Village and civil parish in Somerset, England

Horsington is a village and civil parish in Somerset, England, about 4 mi south of Wincanton and 1 mi north of Templecombe. The village lies on the edge of Horsington Marsh, within the Blackmore Vale. The parish includes the adjoining hamlets of Peckholdsash and Wilkin Throop (or Wilkinthroop) and the village of South Cheriton. The parish population at the 2021 census was 579.

==History==

The name of the village means "the settlement of the horse keepers".

The cross on the village green was erected in 1284 to mark the site of the market. It is built of hamstone with an octagonal shaft on a stepped circular base.

The parish was part of the hundred of Horethorne.

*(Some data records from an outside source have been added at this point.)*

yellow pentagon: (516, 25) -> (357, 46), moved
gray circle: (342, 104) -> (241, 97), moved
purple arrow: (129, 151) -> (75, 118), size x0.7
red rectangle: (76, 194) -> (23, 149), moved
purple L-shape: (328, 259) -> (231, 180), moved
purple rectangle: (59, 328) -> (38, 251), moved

Horsington Manor was owned by the Gowens family from the 16th century until 1653, and from 1748 by Matthew Spencer who built the manor house. Spencer's son sold it to the Bailward family. Large quantities of documents relating to Horsington Manor have been donated to the Somerset Record Office for safekeeping.

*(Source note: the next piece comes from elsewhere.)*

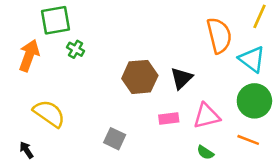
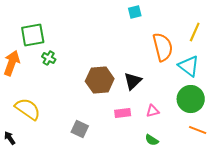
pink triangle: (207, 116) -> (153, 111), size x0.6
orange line: (248, 140) -> (198, 130), moved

In 1990s, Ardon Lyon, a philosophy lecturer from London, purchased Horsington House, in a state of substantial neglect, disrepair and deferred maintenance. Prior to Lyon's purchase, the owners had used Horsington House as a hotel. Lyon spent the better part of a decade repairing and restoring Horsington House and its out-buildings (such as the carriage house) to their original state. He subdivided Horsington House, and the carriage house, into several flats and sold them to individual purchasers.

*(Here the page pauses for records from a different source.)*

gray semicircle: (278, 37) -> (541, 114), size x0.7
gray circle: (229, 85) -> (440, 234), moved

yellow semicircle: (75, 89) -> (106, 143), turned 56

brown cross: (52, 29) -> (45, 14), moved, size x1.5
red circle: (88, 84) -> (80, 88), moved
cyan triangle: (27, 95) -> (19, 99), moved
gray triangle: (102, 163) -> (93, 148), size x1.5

Horsington Village Hall, also known as St Margaret's Hall, was built in 1907, on land donated to the Community by Thomas Bailward. It lies midway between Horsington and South Cheriton villages, isolated from other buildings but adjacent to playing fields leased to South Cheriton Football Club and Horsington Cricket Club. There is a car-park for about 25 vehicles alongside

==Governance==

The parish council has responsibility for local issues, including setting an annual precept (local rate) to cover the council's operating costs and producing annual accounts for public scrutiny. The parish council evaluates local planning applications and works with the local police, district council officers, and neighbourhood watch groups on matters of crime, security, and traffic. The parish council's role also includes initiating projects for the maintenance and repair of parish facilities, as well as consulting with the district council on the maintenance, repair, and improvement of highways, drainage, footpaths, public transport, and street cleaning. Conservation matters (including trees and listed buildings) and environmental issues are also the responsibility of the council.

For local government purposes, since 1 April 2023, the parish comes under the unitary authority of Somerset Council. Prior to this, it was part of the non-metropolitan district of South Somerset (established under the Local Government Act 1972). It was part of Wincanton Rural District before 1974.

It is also part of the Glastonbury and Somerton county constituency represented in the House of Commons of the Parliament of the United Kingdom. It elects one Member of Parliament (MP) by the first past the post system of election.

==Religious sites==

The parish Church of St John the Baptist was originally a 15th-century building, on the site of an earlier church, but was largely rebuilt in 1885–1887 by Willcox of Bath. The first recorded Rector was in 1305. It has been designated as a Grade II* listed building.